We are already joyful and happy. Don’t rely on someone else to bring it out in you. They don’t bring you that emotion since it is already there, present in each and every one of us. All they are doing is enhancing it.

When you rely on someone to make you happy…or complete, you are giving your power over to someone else to provide these things to you. Only you can provide it.

When you are unhappy with someone’s behaviour and you feel that they are being selfish for acting or doing a certain thing, and then ask yourself if you are being selfish because that person isn’t making you feel better.  

Happiness and joy begins with you. When you really understand this, you will never again allow the actions of another to sway these positive feelings. And, as always, respect yourself enough to leave a situation where you are not being respected and cared for. You deserve better. 

Wednesday 5 March 2014

Your Brilliant Light

Photo credit: Tamara Hanson 

I think one of the things that saddens me the most about human nature is that we do not let our brilliant and beautiful light shine. We are given this grand adventure in life to do something amazing. ('Amazing' doesn’t have to be changing the world or inventing something new. 'Amazing' can be little things, too, and it can inspire one person or a million.)

We all have this wonderful and divine nature that was given to all of us, but many of us prefer to settle for mediocrity. Why? Why snuff out that beautiful light that you were born with?  

Unfortunately, we tend to settle for less than what we actually deserve. We extinguish our light for absolutely no reason… and there is no valid reason to snuff out your light. We play small to help someone feel bigger. 

Or, we put our dreams, our wants, and our needs on the back burner so others can fulfill theirs.
We begin to believe that someone else determines our worthiness, not fully knowing that our worthiness and value is found within, and only we have the power to determine it for ourselves.  

As Lupita Nyong’o said so eloquently, “I had begun to enjoy the seduction of inadequacy.”
We have become enamoured by our inadequacies. We prefer to identify with our negative beliefs, our insecurities, our illness, our failures, our financial situation…. We prefer this over letting our brilliant light shine.

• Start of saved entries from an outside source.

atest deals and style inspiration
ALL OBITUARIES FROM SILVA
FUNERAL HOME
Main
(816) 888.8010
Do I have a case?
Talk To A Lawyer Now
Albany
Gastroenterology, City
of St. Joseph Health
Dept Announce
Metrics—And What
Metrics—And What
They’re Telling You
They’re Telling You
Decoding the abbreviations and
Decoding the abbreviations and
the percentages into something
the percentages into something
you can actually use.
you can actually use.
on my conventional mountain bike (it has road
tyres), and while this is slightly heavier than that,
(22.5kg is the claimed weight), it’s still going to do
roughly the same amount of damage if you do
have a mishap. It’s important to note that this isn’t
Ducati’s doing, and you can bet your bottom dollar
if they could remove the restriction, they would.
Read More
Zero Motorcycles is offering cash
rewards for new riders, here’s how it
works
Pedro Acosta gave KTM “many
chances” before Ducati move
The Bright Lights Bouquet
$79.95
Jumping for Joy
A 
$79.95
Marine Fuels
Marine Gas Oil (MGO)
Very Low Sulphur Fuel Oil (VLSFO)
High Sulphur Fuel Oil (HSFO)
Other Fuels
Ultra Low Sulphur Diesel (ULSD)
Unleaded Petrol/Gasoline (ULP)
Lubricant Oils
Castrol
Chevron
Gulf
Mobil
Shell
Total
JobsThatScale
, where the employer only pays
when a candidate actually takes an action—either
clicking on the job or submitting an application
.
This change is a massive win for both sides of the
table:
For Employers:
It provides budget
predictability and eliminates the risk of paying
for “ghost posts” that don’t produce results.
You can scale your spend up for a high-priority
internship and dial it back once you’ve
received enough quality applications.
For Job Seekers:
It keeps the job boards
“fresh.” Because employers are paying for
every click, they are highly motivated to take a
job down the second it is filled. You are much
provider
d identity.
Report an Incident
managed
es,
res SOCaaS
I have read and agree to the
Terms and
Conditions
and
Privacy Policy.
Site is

I think Marianne Williamson said it best with her famous quote:


Our deepest fear is not that we are inadequate. Our deepest fear is that we are powerful beyond measure. It is our light, not our darkness that most frightens us. We ask ourselves, Who am I to be brilliant, gorgeous, talented, fabulous? Actually, who are you not to be? You are a child of God. Your playing small does not serve the world. There is nothing enlightened about shrinking so that other people won't feel insecure around you. We are all meant to shine, as children do. We were born to make manifest the glory of God that is within us. It's not just in some of us; it's in everyone. And as we let our own light shine, we unconsciously give other people permission to do the same. As we are liberated from our own fear, our presence automatically liberates others.